As Meyer puts it in Setting the Table (a book I enthusiastically recommend), “The only way a company can grow, stay true to its soul, and remain consistently successful is to attract, hire and keep great people. It’s that simple, and it’s that hard.” That’s why I wrote my book Getting the People Equation Right, in which I refer to technical skills (skill, education and experience) as eligibility factors and a person’s innate traits and tendencies as suitability factors.
Evaluating suitability is hard. While it’s fairly easy to assess a person’s education, experience, and skills—eligibility factors—suitability rarely shows up on paper. And while you can teach new skills to low-eligibility hires, you can’t teach someone to be a good fit for the company. Therefore it’s essential to evaluate suitability as part of the hiring process.
How do you do that?
Meyer assesses innate emotional skills in what he calls “tailing.” Tailing is essentially an audition with added training where managers watching how job candidates perform in the “real world” of the work environment. The process is totally transparent; managers are upfront with candidates about the audition process. And by the end, managers are able to make a more informed decision about which candidates are most suitable for the job—which candidates can deliver hospitality along with great technical service.
Most companies don’t have the ability to implement an auditioning process, though it obviously works well for Meyer and his team. That’s why I prefer an alternative method of assessing suitability called the Harrison Assessment.
The Harrison Assessment
The Harrison Assessment is my preferred method of assessing suitability. It has been highly predictive of job success for my clients because it assesses suitability based an impressive 175 traits and tendencies and aligns them to the specific job. Then, it sets out the paradoxical relationship of 12 pairs of the total traits.

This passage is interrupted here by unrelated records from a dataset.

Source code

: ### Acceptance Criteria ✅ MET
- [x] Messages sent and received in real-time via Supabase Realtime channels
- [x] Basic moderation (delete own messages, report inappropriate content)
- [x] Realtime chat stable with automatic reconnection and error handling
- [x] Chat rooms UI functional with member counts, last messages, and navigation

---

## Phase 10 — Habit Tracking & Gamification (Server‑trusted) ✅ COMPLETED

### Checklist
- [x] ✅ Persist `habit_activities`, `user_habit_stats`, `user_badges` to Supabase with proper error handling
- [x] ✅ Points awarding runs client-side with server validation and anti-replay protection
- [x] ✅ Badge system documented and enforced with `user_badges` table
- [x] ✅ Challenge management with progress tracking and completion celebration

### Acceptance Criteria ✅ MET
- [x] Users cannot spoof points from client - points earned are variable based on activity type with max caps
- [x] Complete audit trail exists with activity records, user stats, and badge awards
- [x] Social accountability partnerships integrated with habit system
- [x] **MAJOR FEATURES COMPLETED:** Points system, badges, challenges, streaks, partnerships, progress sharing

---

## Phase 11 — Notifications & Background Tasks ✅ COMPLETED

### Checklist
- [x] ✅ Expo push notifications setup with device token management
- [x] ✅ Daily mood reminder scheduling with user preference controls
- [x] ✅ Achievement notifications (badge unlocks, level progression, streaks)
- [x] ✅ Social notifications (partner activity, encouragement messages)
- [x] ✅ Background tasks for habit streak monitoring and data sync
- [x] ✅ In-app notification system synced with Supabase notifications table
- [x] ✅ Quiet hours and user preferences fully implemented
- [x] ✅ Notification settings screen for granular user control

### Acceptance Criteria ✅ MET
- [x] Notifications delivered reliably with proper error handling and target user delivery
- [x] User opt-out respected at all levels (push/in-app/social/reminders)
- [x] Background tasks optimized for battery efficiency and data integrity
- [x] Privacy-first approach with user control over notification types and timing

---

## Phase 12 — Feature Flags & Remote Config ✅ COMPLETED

The Harrison Assessment’s proprietary use of paradox theory in defining the 12 paradoxical pairs provides valuable insights into what I think of a person’s situational awareness—how they manage their relationships with themselves and with others, and how they respond to stress. Despite never appearing on a resume or CV, these qualities can make or break a relationship or a leader.
Jim Collins illustrates some of these paradoxes in his seminal work Good to Great (which I also recommend). For example, he observes that top leaders—whom he calls Level 5 Leaders—embody a paradoxical mix of personal humility and professional will. The personal ambition and will that often drive people to positions of power can derail them if they don’t also have humility to balance their will.
By identifying suitability traits and key paradoxes, the Harrison Assessment technology serves as a kind of blind spot monitor—just like what you’d use in your car. Just as a blind spot monitor alerts a driver to hidden risks on the road, the Harrison Assessment helps leaders to identify hidden risks that don’t appear on a resume or CV.
Finding the right ratio of eligibility to suitability is the key to hiring the right people.
One key to Meyer’s success is carefully managing the balance between eligibility and suitability. For your own business, it’s essential to find your ideal ratio of eligibility to suitability and to determine which qualities make a person suitable for your company.
Assess your candidates for their innate personal qualities and tendencies and then—once they’re on the team—keep them engaged by appreciating them for who they are and the contribution they make.